● Activity
Determine how many lines in the listing contain the string "within". Only that number goes in the answer.

------ Task input

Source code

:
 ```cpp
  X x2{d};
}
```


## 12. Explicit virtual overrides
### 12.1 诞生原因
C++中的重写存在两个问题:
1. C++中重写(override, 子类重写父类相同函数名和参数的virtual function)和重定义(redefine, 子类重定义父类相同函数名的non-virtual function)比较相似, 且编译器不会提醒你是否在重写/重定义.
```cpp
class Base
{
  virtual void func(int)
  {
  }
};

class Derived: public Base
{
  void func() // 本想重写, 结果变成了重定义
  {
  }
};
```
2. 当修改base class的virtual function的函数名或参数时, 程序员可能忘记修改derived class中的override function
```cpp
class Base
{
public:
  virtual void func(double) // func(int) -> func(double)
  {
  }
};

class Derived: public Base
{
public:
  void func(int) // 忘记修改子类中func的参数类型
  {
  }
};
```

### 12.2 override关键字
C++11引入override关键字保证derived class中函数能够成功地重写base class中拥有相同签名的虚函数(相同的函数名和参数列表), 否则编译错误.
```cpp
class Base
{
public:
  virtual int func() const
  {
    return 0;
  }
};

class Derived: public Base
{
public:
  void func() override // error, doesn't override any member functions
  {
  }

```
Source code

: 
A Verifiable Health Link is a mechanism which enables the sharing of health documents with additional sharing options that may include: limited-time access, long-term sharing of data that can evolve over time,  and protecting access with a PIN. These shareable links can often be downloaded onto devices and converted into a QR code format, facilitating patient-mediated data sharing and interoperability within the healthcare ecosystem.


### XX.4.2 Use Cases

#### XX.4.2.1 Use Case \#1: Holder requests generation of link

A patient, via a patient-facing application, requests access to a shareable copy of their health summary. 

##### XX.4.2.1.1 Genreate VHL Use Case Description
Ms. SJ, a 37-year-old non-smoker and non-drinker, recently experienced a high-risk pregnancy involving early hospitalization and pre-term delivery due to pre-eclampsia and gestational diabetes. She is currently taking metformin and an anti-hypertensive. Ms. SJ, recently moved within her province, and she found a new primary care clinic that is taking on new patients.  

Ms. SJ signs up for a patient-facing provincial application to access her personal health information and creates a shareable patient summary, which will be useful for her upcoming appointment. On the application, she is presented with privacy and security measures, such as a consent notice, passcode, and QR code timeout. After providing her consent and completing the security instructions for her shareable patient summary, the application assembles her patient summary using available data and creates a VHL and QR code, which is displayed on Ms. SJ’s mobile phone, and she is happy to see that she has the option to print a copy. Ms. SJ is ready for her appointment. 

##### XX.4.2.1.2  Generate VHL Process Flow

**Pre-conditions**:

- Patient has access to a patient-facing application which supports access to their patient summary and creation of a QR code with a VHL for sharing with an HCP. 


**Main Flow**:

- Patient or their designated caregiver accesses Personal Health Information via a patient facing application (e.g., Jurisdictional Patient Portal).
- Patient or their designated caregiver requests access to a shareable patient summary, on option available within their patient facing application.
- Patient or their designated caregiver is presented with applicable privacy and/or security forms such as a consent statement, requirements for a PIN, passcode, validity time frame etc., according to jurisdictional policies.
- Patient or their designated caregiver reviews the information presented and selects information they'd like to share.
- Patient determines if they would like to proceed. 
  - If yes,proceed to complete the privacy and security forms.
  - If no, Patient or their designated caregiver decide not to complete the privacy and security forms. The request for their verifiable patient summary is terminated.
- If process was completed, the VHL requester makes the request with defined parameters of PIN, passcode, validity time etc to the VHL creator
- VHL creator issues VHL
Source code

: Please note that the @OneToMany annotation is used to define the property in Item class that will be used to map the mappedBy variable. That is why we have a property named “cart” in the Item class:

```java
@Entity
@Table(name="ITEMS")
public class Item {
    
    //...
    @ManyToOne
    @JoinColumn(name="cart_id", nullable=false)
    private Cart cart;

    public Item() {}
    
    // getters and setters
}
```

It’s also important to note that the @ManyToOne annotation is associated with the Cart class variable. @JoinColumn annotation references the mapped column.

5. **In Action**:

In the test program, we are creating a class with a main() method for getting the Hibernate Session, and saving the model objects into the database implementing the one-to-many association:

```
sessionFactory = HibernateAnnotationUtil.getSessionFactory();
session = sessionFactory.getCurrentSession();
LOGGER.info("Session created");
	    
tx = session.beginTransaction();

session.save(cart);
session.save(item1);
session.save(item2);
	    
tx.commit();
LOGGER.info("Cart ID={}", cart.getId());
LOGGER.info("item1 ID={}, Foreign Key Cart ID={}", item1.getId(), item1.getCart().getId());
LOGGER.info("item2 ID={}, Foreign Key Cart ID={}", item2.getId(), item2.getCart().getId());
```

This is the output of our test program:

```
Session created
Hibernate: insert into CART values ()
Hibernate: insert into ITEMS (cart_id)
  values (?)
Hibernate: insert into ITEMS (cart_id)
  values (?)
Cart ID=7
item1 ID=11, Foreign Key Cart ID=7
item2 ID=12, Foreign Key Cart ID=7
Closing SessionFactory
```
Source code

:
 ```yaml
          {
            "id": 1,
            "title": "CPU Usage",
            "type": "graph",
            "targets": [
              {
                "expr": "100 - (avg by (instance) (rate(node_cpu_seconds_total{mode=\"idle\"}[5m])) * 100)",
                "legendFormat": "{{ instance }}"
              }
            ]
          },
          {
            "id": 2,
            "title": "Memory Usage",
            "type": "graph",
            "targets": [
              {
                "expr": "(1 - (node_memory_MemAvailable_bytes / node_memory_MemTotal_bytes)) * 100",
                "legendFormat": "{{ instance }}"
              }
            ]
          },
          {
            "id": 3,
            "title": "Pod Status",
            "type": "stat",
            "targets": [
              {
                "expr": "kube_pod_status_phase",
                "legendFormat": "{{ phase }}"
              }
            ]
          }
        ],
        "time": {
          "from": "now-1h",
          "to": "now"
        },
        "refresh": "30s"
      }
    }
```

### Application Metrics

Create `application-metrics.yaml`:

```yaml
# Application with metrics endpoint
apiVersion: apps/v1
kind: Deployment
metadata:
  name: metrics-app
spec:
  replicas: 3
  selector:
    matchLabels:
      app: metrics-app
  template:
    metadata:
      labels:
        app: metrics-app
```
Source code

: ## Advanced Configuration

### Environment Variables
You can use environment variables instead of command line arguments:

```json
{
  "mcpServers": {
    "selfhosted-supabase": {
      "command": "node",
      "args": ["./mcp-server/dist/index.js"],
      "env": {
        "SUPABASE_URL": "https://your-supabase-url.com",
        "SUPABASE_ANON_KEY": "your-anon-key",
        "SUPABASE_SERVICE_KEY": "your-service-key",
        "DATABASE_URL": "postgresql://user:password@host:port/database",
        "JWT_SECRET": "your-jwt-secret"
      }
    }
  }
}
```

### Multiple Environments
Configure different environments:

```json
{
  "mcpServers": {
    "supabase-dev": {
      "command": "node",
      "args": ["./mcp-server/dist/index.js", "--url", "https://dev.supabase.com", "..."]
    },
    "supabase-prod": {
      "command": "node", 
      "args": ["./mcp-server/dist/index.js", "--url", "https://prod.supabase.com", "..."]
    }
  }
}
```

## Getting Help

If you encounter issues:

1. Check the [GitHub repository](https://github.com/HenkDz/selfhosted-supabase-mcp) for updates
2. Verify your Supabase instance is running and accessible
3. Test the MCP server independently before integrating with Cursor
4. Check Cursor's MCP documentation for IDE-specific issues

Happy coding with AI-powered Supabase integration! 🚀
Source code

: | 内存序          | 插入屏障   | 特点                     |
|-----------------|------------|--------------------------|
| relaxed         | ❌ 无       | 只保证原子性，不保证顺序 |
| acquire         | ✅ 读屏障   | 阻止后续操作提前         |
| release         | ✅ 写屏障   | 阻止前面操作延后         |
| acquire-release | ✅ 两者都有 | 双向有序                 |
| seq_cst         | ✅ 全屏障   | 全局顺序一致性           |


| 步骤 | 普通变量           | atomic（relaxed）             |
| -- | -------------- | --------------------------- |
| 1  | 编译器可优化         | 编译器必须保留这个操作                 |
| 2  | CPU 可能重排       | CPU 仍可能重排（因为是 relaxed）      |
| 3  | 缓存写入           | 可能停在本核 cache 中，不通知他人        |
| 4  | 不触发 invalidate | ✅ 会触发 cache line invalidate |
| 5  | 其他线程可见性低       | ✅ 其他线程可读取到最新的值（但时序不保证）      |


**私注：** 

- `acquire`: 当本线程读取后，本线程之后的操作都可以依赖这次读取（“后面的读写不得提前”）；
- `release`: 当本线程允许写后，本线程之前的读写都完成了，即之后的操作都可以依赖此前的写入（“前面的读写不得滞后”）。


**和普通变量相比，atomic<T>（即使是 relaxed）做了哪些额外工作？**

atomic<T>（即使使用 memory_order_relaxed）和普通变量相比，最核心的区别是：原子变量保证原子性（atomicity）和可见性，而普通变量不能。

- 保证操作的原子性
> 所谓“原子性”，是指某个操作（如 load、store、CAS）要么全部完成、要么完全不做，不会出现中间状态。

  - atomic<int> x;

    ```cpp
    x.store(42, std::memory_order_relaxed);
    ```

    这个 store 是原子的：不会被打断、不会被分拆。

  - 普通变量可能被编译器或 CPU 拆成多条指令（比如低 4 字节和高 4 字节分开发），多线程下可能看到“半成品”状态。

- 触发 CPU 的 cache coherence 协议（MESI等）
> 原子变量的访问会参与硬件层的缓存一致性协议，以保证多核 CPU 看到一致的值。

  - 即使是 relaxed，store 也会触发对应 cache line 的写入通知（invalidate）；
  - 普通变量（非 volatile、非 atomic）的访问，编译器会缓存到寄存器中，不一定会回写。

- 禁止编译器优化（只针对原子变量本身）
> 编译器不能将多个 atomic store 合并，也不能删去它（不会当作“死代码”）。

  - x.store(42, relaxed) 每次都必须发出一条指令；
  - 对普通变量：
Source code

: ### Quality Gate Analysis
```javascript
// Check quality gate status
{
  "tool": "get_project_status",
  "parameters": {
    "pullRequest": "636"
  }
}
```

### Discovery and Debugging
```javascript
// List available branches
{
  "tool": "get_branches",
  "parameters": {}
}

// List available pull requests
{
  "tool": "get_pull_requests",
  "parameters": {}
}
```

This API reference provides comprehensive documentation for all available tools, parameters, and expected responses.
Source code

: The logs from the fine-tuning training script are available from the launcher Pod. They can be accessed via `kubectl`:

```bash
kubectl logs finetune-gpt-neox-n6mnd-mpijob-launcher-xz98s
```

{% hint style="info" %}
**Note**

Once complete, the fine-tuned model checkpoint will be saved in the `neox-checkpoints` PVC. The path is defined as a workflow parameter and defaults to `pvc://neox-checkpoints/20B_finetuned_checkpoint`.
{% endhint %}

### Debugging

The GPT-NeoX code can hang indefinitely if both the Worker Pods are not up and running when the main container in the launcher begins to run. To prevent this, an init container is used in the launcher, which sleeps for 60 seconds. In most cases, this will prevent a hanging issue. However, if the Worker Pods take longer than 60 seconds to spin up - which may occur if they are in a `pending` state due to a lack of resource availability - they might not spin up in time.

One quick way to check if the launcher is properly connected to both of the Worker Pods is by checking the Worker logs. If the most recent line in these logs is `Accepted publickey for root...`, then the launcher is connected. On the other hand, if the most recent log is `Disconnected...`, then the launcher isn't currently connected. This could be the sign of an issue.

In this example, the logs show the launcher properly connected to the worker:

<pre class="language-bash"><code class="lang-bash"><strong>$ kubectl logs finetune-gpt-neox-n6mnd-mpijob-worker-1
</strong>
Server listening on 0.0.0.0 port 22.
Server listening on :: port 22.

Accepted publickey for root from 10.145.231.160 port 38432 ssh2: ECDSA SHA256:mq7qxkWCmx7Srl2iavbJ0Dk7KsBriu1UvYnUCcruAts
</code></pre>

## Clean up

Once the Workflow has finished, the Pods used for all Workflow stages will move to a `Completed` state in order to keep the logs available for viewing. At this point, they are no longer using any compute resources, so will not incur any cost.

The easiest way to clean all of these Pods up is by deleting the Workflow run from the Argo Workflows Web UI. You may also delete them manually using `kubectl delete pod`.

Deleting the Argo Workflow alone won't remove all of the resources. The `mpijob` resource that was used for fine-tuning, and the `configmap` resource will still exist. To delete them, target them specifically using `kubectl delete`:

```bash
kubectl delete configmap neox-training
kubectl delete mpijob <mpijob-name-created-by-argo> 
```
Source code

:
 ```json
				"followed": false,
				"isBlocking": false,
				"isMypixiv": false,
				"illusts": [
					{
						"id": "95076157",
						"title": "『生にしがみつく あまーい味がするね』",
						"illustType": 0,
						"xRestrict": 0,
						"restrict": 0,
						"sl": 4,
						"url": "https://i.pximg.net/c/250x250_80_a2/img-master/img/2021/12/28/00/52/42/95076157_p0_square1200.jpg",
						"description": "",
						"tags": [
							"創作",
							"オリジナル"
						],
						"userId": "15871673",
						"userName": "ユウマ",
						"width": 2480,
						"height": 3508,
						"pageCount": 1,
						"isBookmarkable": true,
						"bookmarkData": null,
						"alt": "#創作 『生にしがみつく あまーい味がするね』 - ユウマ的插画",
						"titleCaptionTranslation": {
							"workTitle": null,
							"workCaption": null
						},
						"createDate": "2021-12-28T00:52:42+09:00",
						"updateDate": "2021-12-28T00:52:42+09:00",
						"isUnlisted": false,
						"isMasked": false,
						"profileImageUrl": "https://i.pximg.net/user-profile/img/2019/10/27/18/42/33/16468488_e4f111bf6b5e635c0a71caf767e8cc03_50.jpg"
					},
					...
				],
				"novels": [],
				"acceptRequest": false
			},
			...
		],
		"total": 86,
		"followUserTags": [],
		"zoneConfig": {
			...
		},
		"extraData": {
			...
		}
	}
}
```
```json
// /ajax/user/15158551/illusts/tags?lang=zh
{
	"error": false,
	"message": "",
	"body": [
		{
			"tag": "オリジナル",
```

------------

● Reply
3